Sebagai contoh, kandidat mencitrakan diri sebagai mayoritas agama tertentu untuk meraup suara. Saat diisukan berafiliasi dengan kelompok minoritas, kandidat buru-buru mengklarifikasi bahwa ia bukan bagian dari kelompok tersebut. Sedikit banyak, fenomena ini mengarah pada populisme sebagai gerakan yang melibatkan pemimpin karismatik yang berorientasi pada kehendak mayoritas. Populisme yang mengandung fantasi masyarakat tunggal ini akan makin subur ketika ada kemandekan dalam demokrasi dan pertumbuhan ekonomi. Ini berbahaya bagi Indonesia yang plural, mulitikultural, dan menjunjung toleransi pada perbedaan identitas. Fantasi populisme ini tak hanya menciptakan polarisasi dan menyulut konflik, tapi juga mengancam lawan politiknya sebagai musuh masyarakat.
Luo Lei dan Politik Uang
Luo Lei, anak seorang polisi, dicitrakan sebagai sosok diktator yang tegas. Dalam sebuah adegan, seorang anggota kelas tidak mau memilih Luo Lei karena ia sering memukul. Luo Lei langsung mengklarifikasi, “Kalau saya tak seketat itu, kalian tak akan nurut!” Sikap tegasnya di kelas didukung oleh orang tuanya.
○ ○ ○
> [Petunjuk]: Dalam petikan teks di atas, mengapa seorang anggota kelas tidak mau memilih Luo Lei?
○ ○ ○
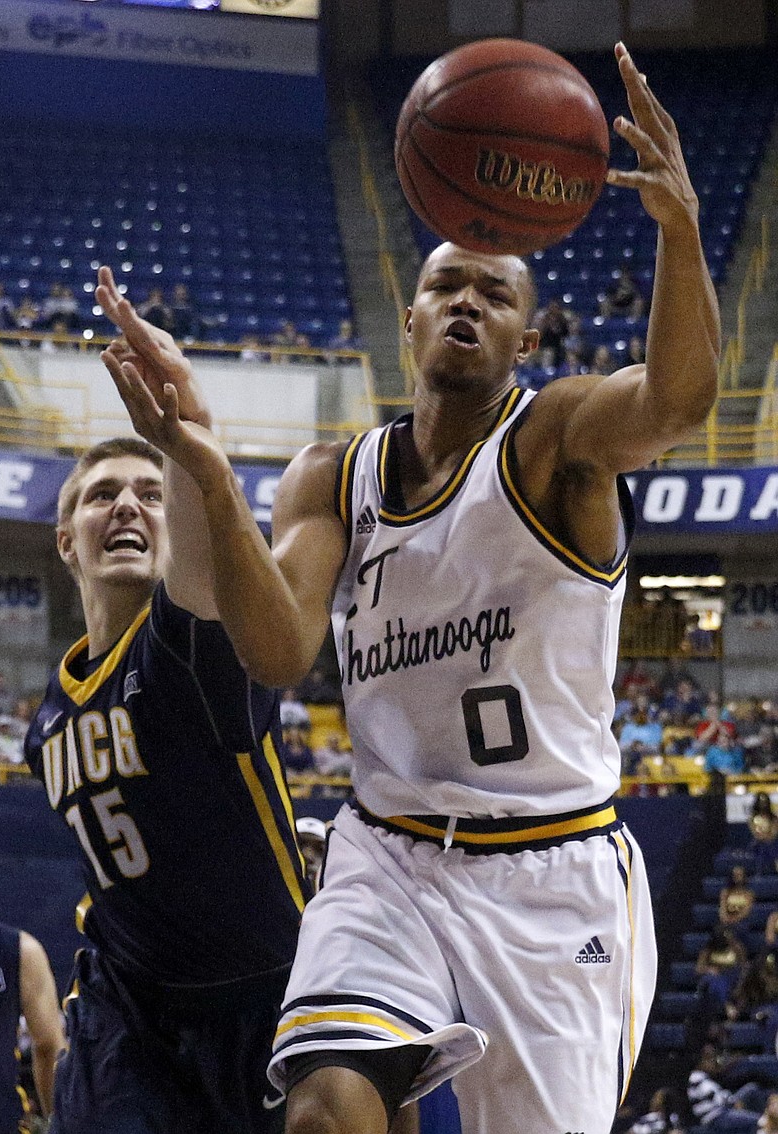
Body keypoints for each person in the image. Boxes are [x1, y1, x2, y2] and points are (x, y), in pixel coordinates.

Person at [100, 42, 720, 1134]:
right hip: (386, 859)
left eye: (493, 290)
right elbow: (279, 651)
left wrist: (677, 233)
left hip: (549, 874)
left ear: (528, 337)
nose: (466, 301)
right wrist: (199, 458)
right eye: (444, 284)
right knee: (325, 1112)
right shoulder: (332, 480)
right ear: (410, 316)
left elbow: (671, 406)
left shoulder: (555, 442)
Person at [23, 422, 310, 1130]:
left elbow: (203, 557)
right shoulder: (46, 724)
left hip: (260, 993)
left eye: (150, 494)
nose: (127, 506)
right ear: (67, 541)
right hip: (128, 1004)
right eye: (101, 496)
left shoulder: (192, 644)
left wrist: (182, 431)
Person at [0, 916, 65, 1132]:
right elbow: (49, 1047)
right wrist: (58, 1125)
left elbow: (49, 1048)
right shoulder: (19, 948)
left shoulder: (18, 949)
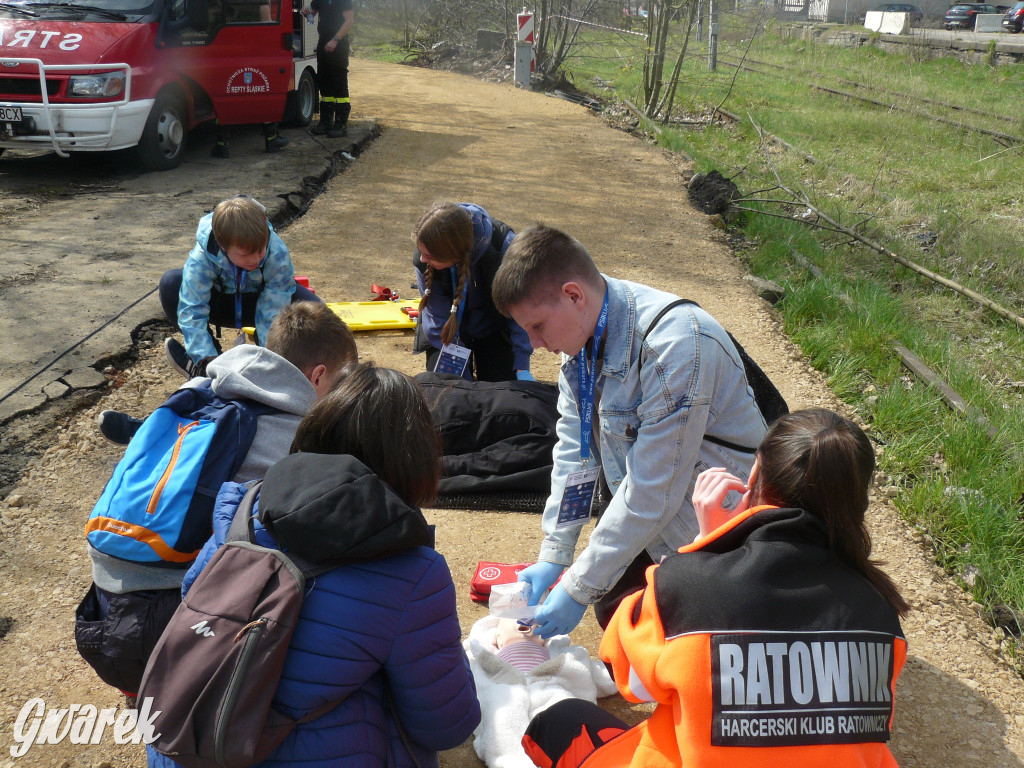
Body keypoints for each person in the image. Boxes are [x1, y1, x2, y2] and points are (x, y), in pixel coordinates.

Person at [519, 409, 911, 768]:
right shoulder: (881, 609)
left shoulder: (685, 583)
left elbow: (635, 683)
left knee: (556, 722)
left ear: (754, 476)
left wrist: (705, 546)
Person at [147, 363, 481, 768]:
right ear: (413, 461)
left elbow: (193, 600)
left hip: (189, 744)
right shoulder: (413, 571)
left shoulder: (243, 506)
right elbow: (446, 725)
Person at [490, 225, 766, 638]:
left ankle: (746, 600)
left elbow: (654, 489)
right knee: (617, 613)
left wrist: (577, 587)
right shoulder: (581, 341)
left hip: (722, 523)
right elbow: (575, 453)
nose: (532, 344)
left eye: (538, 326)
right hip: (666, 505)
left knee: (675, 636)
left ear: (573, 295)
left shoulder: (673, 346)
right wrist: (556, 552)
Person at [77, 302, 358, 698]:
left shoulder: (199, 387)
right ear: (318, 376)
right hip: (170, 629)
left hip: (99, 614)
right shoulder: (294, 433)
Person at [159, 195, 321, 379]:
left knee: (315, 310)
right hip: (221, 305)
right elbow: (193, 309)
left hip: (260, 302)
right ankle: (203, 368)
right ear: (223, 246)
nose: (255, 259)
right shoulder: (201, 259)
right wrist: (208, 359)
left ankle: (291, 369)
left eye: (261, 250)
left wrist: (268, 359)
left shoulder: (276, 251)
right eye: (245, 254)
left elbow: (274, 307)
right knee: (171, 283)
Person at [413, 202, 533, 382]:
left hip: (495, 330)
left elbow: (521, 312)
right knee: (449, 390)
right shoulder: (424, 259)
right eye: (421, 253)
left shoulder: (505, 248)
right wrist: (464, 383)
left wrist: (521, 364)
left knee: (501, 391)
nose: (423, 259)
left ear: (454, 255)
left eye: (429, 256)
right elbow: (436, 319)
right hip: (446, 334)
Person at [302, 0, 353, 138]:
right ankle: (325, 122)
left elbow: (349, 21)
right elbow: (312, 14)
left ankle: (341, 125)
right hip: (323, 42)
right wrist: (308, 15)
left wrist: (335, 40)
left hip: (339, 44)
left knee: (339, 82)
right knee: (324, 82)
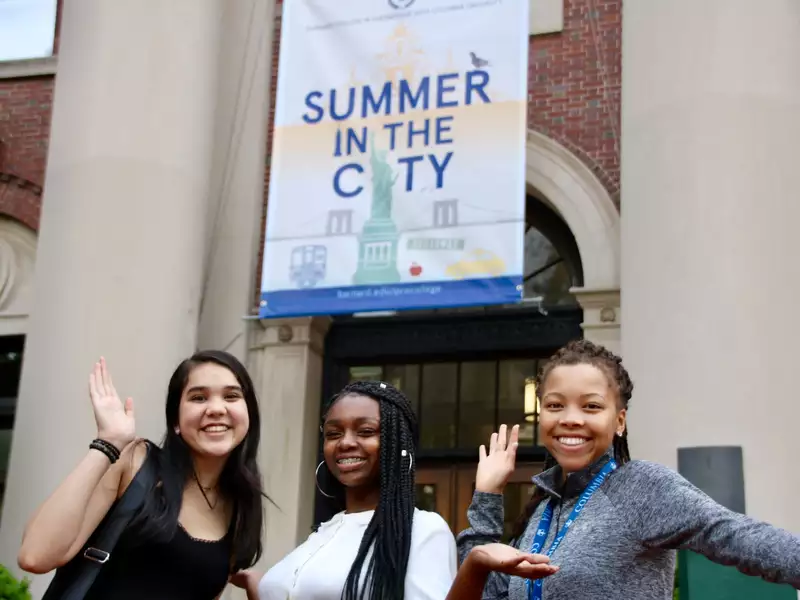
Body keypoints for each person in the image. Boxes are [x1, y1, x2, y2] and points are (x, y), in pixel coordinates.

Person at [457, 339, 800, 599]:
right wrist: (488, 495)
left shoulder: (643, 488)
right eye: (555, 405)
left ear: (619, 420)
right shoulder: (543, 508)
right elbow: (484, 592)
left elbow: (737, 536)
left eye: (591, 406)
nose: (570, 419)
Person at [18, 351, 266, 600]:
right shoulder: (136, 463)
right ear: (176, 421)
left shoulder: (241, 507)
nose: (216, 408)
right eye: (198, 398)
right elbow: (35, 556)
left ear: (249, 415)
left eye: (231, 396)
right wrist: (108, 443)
○ ○ ○
> [Penyelesaian Tugas]: Karena Luo Lei sering memukul.